===== Reading text =====

# Trends in Non-Random Sequences

You've explored trends in sequences of random floats. 
What if the sequences of floats aren't random?

"Like what?" you ask.

## Trends in A Sorted Sequence

A monotonically increasing sequence is a single trend.
In a monotonically decreasing sequence, each element is its own trend.

You can write code to check that.

Because we'll be looking at long sequences, we'll use the `trendlist` package,
which supplies the abstractions `Trend` for trends, `TrendList` for lists of trends,
and methods to manipulate them with efficient algorithms.

In [None]:
from random import random
from trendlist import Trend, TrendList, rands

You can decompose random sequences quickly and easily,

In [None]:
n = 1000
# a random sequence
seq = [random() for _ in range(n)]
trends = TrendList(seq)
len(trends)

but you can also decompose, for example, a sorted sequence,
which should be a single trend.

In [None]:
# the same random numbers after sorting
sorted_seq = sorted(seq)
trends = TrendList(sorted_seq)
len(trends)

In like fashion, in a monotonically decreasing sequence -- a sequence sorted in reverse order -- each element should be its own trend.

In [None]:
# the same numbers after sorting into descending order
reverse_sorted_seq = sorted(seq, reverse=True)
trends = TrendList(reverse_sorted_seq)
len(trends)

## Trends in a Trend

What other kind of non-random sequence might we try to decompose? How about a trend?

These should be fairly easy to come by. A sequence of length $n$, has $n!$ permutations; 
of those, $(n-1)$ are single trends.

We can build intuition about that by going back to working with sequences of powers of two:

In [None]:
from trendlist.simple import is_trend, pows
import itertools

def single_trends(s):
    # return a list of all the permutations of the elements of s
    # s can be any iterable
    _perms = itertools.permutations(s)
    for perm in _perms:
        if is_trend((perm)):
            yield list(perm)

n = 5
for trend in single_trends(pows(n)):
    print(trend)

Of course, decomposing any of these into trends isn't even interesting, right? They're already trends.

In [None]:
n = 8
more_than_one_trend = 0
for trend in single_trends(pows(n)):
    if len(TrendList(trend)) != 1: # if it's not a single trend
        more_than_one_trend += 1
        print(f"{trend} should only have one trend, but has more!")
if not more_than_one_trend:
    print("All single trends!")

## Falling Trends

What, however, if you flip the trends around?

Everything that we've decided about trends so far must have a mirror-image. If you replace "things are always getting better, on average," with, "things are always getting worse, on average," all the logic still follows. Everything you've figured out has a dual:

* Every sequence can be uniquely decomposed into *falling* trends.
* The means of the trends *increase* monotonically.
* $P($ *random sequence of length n is a falling trend* $) == 1/n$ for trendy sets. 
* The average number of falling trends for sequences of length $n$ is $H_n$, the $n$th harmonic number.
* ... and so on.

How can you make a falling trend? Just flip around a rising trend.

In [None]:
n = 8
more_than_one_trend = 0
for trend in single_trends(pows(n)):
    trend.reverse() # make it a falling trend
    if len(TrendList(trend, reverse=True)) != 1: # if it's not a single *falling* trend
        more_than_one_trend += 1
        print(f"{trend} should only have one trend, but has more!")
if not more_than_one_trend:
    print("All single falling trends!")

How cool is that?

===== Data segment =====

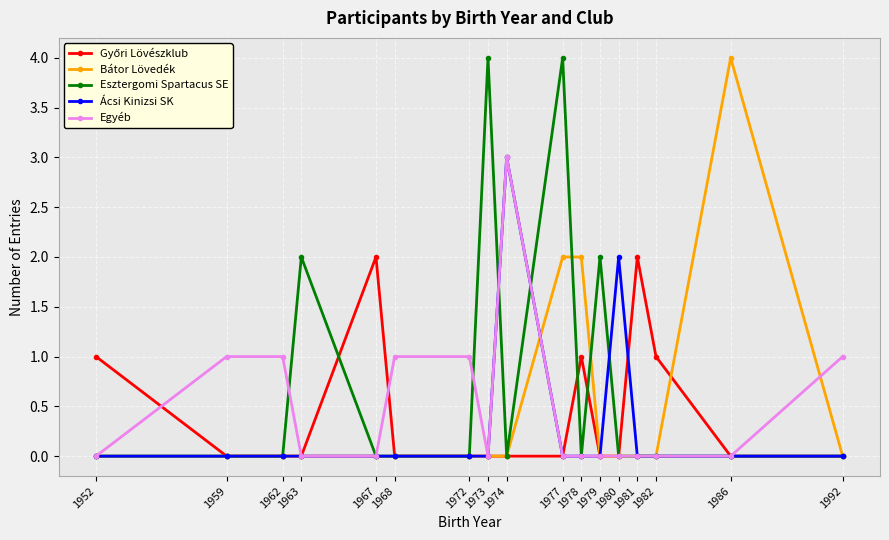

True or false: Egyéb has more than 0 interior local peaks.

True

=====

Work to complete: Extend the text on trends in non-random sequences, picking up right after its closing line, "How cool is that?"

Answer space:
## Working with Longer, Random Trends

This opens a question: What do you expect when you decompose a long sequence that's a trend in one direction into trends in the other? We could do it either way -- decompose a single, long rising trend into falling trends, or a single long falling trend into rising trends.

Let's write some code.

(Because of the way we've written trendlist, it's easy to do the first, but the second would require writing more code. At some point, someone should generalize the package a little more so they're equally easy.)

For starters, let's generate random, long trends,
and turn to `trendlist.rands()` for this task, 
because it generates a long sequence quickly.

In [None]:
n=1_000_000
%timeit rands(n)

`trendlist.TrendList()` promptly decomposes such sequences into falling trends.

In [None]:
def rising trends(n):
    return TrendList(rands(n))

%timeit len(rising_trends(n))

And `Trendlist().single()` circularly permutes these into single trends.

In [None]:
%timeit rising_trends(n).single()

Though these have little execution-time cost, they comes at a different price: all information about the original sequence is lost. Having created a single trend, there's no way to go back and decompose it in the opposite direction.

The very simplifications that let us decompose really long sequences efficiently, then rotate them to single trends seem like they prevent us from doing much more with the falling trends than get their means. 

But wait! The `rands()` function takes two more arguments, `seed` and `start`, which let us get what we want.  Here's the plan:

* Generate a random seed for the random number generator, `random.random`, and save it away.
* Generate a random sequence using that seed.
* Decompose the sequence into a rising TrendList -- a list of rising Trends.
* Rotate that TrendList into a single, rising trend. Keep track of how much rotation that required.
* Re-generate the original sequence with the same seed, and rotate it enough to make a single trend.

Does this work? My grandfather used to say, "Hide and watch."

First, we'll make a function like `rands()` that generates a sequence of random floats, but only sequences that are rising trends.

In [None]:
def rands_rising(n):
    seed = random() # pick a random seed
    r = rands(n, seed=seed) # generate a random sequence using that seed
    rot = TrendList(r).single() # decompose it into a rising trend
    return rands(n, seed=seed, start=rot.start) # return a generator that generates it

Let's kick the tires a little.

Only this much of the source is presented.